OT: Daniel 1:1-2:23
WOO-HOO!! We are in Daniel, people! That is so exciting to me.
I enjoyed reading the familiar narrative today, especially in light of all the prophecies we've been reading about the Babylonian exile. We've seen the perspective of Jeremiah, who was left behind with the exiles, and we've seen the perspective of Ezekiel who was taken in the first wave and lived with the "common people." Now, we get to see the perspective of the young, rich men who were taken into the king's service. I have to say, when you think of the big picture, Daniel and his friends had a pretty sweet deal. They got relocated into a (relatively) sophisticated culture, and were given the royal treatment: good education, good food, good wine. On the other hand, though, they were ripped away from their families and all that they knew, and carried into a foreign land. So it was a mixed bag.
Here's a random detail I've always found interesting: Daniel is known by his Hebrew name. And yet, Shadrach, Meshach, and Abednego are known by their new Babylonian names. Why is that? It's not a big deal, but I'd appreciate some consistency here:).
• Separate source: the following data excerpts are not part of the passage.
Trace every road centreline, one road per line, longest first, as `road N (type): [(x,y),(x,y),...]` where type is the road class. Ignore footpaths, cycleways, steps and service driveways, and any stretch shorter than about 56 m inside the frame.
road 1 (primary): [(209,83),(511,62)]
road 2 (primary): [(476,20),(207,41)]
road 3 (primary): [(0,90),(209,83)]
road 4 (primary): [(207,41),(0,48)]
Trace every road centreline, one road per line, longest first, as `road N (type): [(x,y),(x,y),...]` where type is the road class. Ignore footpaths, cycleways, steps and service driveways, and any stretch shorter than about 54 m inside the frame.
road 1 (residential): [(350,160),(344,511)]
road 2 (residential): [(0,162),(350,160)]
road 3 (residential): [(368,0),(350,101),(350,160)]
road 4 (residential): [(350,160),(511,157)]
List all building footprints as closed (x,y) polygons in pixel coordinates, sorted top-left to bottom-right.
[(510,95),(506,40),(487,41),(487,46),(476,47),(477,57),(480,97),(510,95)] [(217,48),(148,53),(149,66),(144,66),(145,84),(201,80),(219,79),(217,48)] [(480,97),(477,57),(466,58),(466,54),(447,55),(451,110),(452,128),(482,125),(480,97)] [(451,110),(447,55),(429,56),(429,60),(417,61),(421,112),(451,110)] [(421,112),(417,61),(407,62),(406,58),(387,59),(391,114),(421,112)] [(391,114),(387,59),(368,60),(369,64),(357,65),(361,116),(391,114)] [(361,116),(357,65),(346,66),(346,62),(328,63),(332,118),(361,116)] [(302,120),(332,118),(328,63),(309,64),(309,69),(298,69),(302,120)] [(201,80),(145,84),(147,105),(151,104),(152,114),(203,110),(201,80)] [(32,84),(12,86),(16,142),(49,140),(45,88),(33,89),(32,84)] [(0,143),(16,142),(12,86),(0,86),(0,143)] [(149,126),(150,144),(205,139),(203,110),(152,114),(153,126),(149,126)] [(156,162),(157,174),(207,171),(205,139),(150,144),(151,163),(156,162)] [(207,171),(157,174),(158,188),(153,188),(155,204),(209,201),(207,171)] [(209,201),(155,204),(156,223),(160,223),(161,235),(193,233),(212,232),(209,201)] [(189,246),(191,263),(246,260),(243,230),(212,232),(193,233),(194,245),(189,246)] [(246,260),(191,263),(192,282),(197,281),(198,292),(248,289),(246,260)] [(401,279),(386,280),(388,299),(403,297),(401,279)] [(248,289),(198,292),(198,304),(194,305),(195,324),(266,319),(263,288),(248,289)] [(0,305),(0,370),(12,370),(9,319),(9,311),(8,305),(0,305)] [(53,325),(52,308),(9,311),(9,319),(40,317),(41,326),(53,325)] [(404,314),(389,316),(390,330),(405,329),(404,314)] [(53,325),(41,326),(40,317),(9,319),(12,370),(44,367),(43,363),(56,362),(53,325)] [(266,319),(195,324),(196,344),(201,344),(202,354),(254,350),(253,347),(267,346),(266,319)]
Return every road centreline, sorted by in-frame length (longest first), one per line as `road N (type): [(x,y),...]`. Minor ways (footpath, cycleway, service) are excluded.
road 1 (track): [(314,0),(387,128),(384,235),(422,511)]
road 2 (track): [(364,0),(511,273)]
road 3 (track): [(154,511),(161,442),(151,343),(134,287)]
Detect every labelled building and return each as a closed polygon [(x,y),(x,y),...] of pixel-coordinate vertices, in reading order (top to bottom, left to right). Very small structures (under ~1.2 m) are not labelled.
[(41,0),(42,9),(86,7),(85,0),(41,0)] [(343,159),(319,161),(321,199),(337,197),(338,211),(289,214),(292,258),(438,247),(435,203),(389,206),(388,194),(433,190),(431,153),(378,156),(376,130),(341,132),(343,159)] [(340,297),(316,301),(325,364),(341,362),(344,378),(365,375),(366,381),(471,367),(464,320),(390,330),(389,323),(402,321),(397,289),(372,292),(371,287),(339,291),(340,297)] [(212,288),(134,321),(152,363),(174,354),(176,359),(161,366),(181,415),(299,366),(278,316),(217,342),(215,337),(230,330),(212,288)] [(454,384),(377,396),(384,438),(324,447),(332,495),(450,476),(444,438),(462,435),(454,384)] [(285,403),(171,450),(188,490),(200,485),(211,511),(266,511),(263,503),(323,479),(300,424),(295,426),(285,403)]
The story of Daniel refusing to eat the king's food has a lot of applicability to teenagers, and so I've heard it used in lots of illustrations in sermons to youth. The idea generally conveyed by the speakers is that, like Daniel, teenagers live in a Babylon, a culture that continually pressures and lures them to conform to its standards. They are also surrounded by their peers, who often wield more influence over them than do their parents. Thus, like Daniel, they need to resist their culture and resist peer pressure, and instead conform to God's standards, the standards that have (hopefully) been passed to them from their families.
In chapter 2, we read the first half of the story of Nebuchadnezzar's dream, and we see the more brutal side of the Babylonian culture. Because his wise men could not tell the king his dream, he decreed that all the men be cut into pieces and their houses destroyed. Good grief! That is not great leadership! Thankfully, Daniel prayed to God, and God revealed the dream to him. Tomorrow, we will read the rest.
NT: 1 Peter 3:8-4:6
I enjoyed reading these instructions to Peter's audience. Perhaps my two favorite parts were 3:8-9 and 3:15-16. The first says, "Finally, all of you, live in harmony with one another; be sympathetic, love as brothers, be compassionate and humble. Do not repay evil for evil or insult with insult, but with blessing, because to this you were called so that you may inherit a blessing." The second says, "But in your hearts always set apart Christ as Lord. Always be prepared to give an answer to everyone who asks you to give the reason for the hope that you have. But do this with gentleness and respect, keeping a clear conscience, so that those who speak maliciously against your good behavior in Christ may be ashamed of their slander." I love how both of these instructions emphasize good interpersonal skills. Christian behavior should be defined by love and harmony and compassion and gentleness and respect. Those are such important parts of our witness.
My Church of Christ self has to give a shout out to 3:18-21, which is a good baptism reference.
Chapter 4 again extols the virtues of suffering, which is a recurring theme in 1 Peter. One of the benefits of suffering mentioned today is that suffering strengthens us so that we are more resistant to sin (4:1). That makes sense to me. To withstand physical suffering (and especially to do so with grace and strength) requires perseverance, like James says. And that perseverance can also help people as they fight their own sinful impulses.
Speaking of the goodness of suffering, verse 71 says,
"It was good for me to be afflicted
so that I might learn your decrees."
I thought that idea tied in well with Peter.
It's good to fear God, and bad to harden our hearts.